The distribution of humidity appears to be quite wide, with an average value ranging from 50-70%. This indicates a diversity in humidity levels over the study period and area.

Cloud Cover

Cloud cover also has a relatively wide distribution, with an average value ranging from 40-60%. This suggests significant variations in cloud presence in the sky.

Pressure

Pressure has a narrower distribution, concentrated around a certain average value. This indicates that pressure is relatively stable over the study period and area.

par(mfrow=c(1, 1))
USAraindd <- USAraind[,-9]
numeric_data <- USAraindd[, sapply(USAraindd, is.numeric)]
cor_matrix <- cor(numeric_data, use = "complete.obs")

library(ggplot2)
library(reshape2)
library(pheatmap)

melted_cor_matrix <- melt(cor_matrix)

ggplot(data = melted_cor_matrix, aes(x=Var1, y=Var2, fill=value)) +
  geom_tile(color = "white") +
  scale_fill_gradient2(low = "darkcyan", high = "darkgray", mid = "white", 
                       midpoint = 0, limit = c(-1,1), space = "Lab", 
                       name="Correlation") +
  theme_minimal() + 
  theme(axis.text.x = element_text(angle = 45, vjust = 1, size = 12, hjust = 1)) +
  coord_fixed()

3. Heat map from the correlation

library(pheatmap)

# Vẽ heatmap từ ma trận tương quan
pheatmap(cor_matrix, display_numbers = TRUE, color = colorRampPalette(c("lightgray", "white", "darkcyan"))(50))

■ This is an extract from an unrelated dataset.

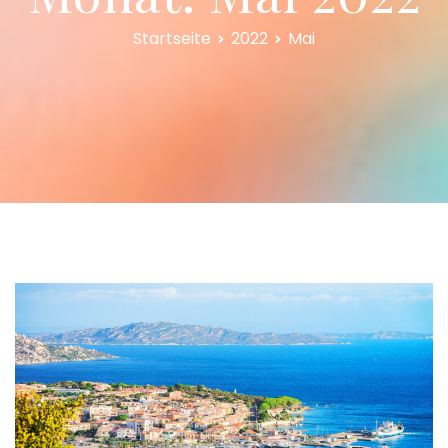
Startseite
2022
Mai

Based on the correlation matrix, we can draw the following conclusions:
  • The correlation coefficients between these variables range from -0.01 to 0.02, indicating no clear linear relationship among them.

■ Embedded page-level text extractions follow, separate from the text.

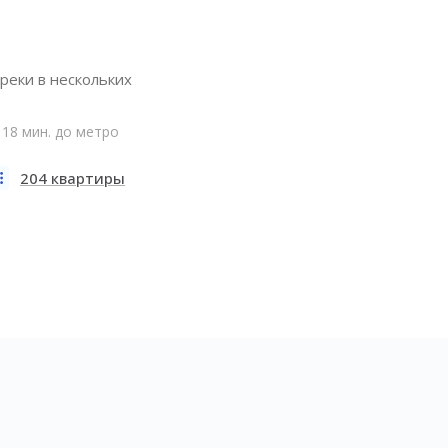
реки в нескольких
18 мин. до метро
204 квартиры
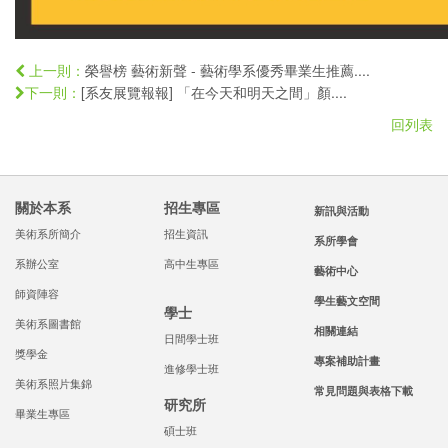
榮譽榜 藝術新聲 - 藝術學系優秀畢業生推薦....
上一則：
[系友展覽報報] 「在今天和明天之間」顏....
下一則：
回列表
關於本系
招生專區
新訊與活動
美術系所簡介
招生資訊
系所學會
系辦公室
高中生專區
藝術中心
師資陣容
學生藝文空間
學士
美術系圖書館
相關連結
日間學士班
獎學金
專案補助計畫
進修學士班
美術系照片集錦
常見問題與表格下載
研究所
畢業生專區
碩士班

  • The coefficients close to 0 suggest that these variables are not closely related or might have a nonlinear relationship that is not captured by linear correlation. This means that changes in one factor do not significantly affect the changes in the other factors in this dataset.

Conclusion:

There is no strong or significant correlation between the variables in this dataset.

4. Effect of Multiple Factors on RainTomorrow

library(reshape2)
USArain_long <- melt(USArain, id.vars = "RainTomorrow", 
                     measure.vars = c("Temperature", "Humidity", "WindSpeed", 
                                      "Precipitation", "CloudCover", "Pressure"))
ggplot(USArain_long, aes(x = value, y = RainTomorrow, color = factor(RainTomorrow))) +
  geom_point(position = position_jitter(height = 0.1), size = 2, alpha = 0.7) +  
  facet_wrap(~ variable, scales = "free_x") +  # Separate plots for each factor
  labs(title = "Effect of Multiple Factors on RainTomorrow",
       x = "Value", 
       y = "Rain Tomorrow (0 = No, 1 = Yes)",
       color = "Rain Tomorrow") +
  theme_minimal()

Analysis

The chart below shows the relationship between weather factors (Temperature, Humidity, Wind Speed, Precipitation, Cloud Cover, and Pressure) and the probability of rain tomorrow (Rain Tomorrow). The results are color-coded, with red indicating no rain (Rain Tomorrow = 0) and blue indicating rain (Rain Tomorrow = 1).

Analysis of Each Factor:

Humidity: There is a clear distinction. When humidity is high, especially between 80% and 100%, the probability of rain tomorrow increases. Precipitation: As today’s precipitation increases, the likelihood of rain tomorrow also rises. Blue points become more frequent as precipitation values go up. Cloud Cover: The likelihood of rain also increases with higher cloud cover. Temperature, Wind Speed, and Pressure: These factors do not show a clear relationship with the probability of rain. The values are evenly distributed across both outcomes (rain and no rain).

Conclusion

Humidity, Precipitation, and Cloud Cover are the most influential factors in determining the likelihood of rain tomorrow, with a clear trend: when these factors are higher, the chance of rain increases. Temperature, Wind Speed, and Pressure do not have a clear impact on rain prediction, as their values are distributed relatively equally between the two outcomes. The dominance of red points in the chart suggests that the dataset has a higher proportion of days without rain, reflecting the nature of the data or the region of study, where non-rainy days are more common. In summary, predicting rain tomorrow primarily depends on humidity, precipitation, and cloud cover. Other factors require further analysis to determine their impact.